Trąbki wyły bez ustanku płaczliwe i wylękłe.
*
Nazajutrz rano Paryż obudził się w przerażeniu nad mokrą płachtą porannego dziennika. Na pierwszej stronie, wielkimi czarnymi czcionkami, widniał przejmujący mrozem napis: „DŻUMA W PARYŻU!”.
Wiadomości były zatrważające. W nocy z 14 na 15 lipca zanotowano osiem tysięcy wypadków dżumy, wszystkie prawie bez wyjątku śmiertelne.
Dzień wstał blady z wycieńczenia, suchy i upalny. Od rana na ulice wyległy rozgorączkowane tłumy, wyrywające sobie z rąk świeże strzępy nadzwyczajnych dodatków. Głuche, przejmujące trąbki sanitarnych aut rozbrzmiewały bez przerwy, równocześnie po wszystkich zakątkach miasta. Zasłabnięcia na ulicach zaczęły zdarzać się dziesiątkami.
Z zapadnięciem wieczora na górnym Montmartrze i Montparnassie próbowano mimo wszystko tańczyć. Tańczących jednak było niewielu.
Właściciele kawiarń, nie chcąc pogodzić się ze stratą tradycyjnego świątecznego zysku, zdołali pokompletować naprędce nowe orkiestry, i na skoczne dźwięki charlestona ze zmierzchających ulic runęły, zalewając opustoszałe tarasy, podniecone tłumy przechodniów. Muzykanci, szalejący przed „Rotondą”, wydmuchiwali z saksofonów ostatnie ochłapy płuc, na próżno starając się zagłuszyć ponury jazz-band sanitarnych karetek.
Ciasny prostokąt pomiędzy „Rotondą”, „Dômem” i „La Coupole” zaludnił się w mgnieniu oka mrowiem tańczących par.
Popłoch wybuchnął niespodzianie i stosunkowo dość późno. Zaczęło się jak wszędzie. W trakcie tańca jedna z dziewcząt runęła nagle na ziemię, pociągając za sobą dansera. W pierwszej chwili nikt tego nie zauważył. Pary, unieruchomione w ścisku, nie przestały falować do taktu muzyki. O leżącą parę potknęła się inna. Po upływie minuty w środku kwadratu kłębił się już kopiec obalonych ciał. Powstało zamieszanie. Muzyka urwała. Tłum chlusnął na chodniki. Poprzewracani tancerze zrywali się na nogi, uciekając w ślad za innymi. Środek kwadratu opustoszał.
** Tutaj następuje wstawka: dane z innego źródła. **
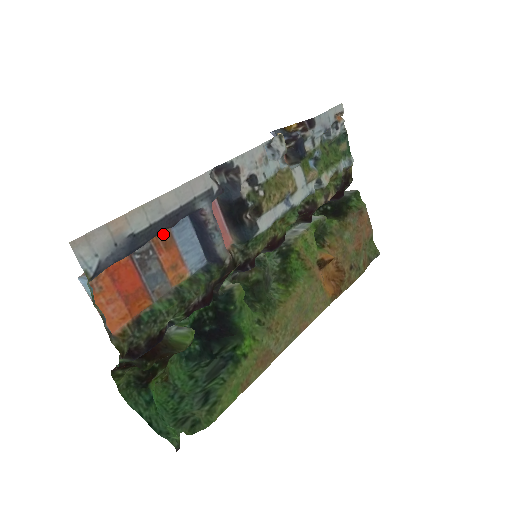
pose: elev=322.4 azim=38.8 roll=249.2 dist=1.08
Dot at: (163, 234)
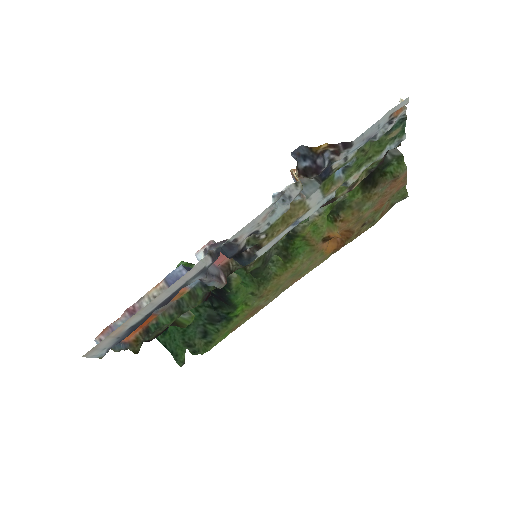
Dot at: occluded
Na asfalcie pozostała jedynie wątła dziewczyna, wijąca się w niepojętych zygzakach bólu. Krótka plisowana spódniczka podwinęła się do góry, odsłaniając drobne, prawie dziecinne kolana w naszyjnikach zbytkownych podwiązek i nieśmiałą biel chłopięcych ud, wychylających się, niby prężne, rozjątrzone węże, z gęstwiny kremowych koronek. Ostre lakierowane pyszczki pantofelków drgały ustawicznie.
Tancerze w popłochu cisnęli się do ścian.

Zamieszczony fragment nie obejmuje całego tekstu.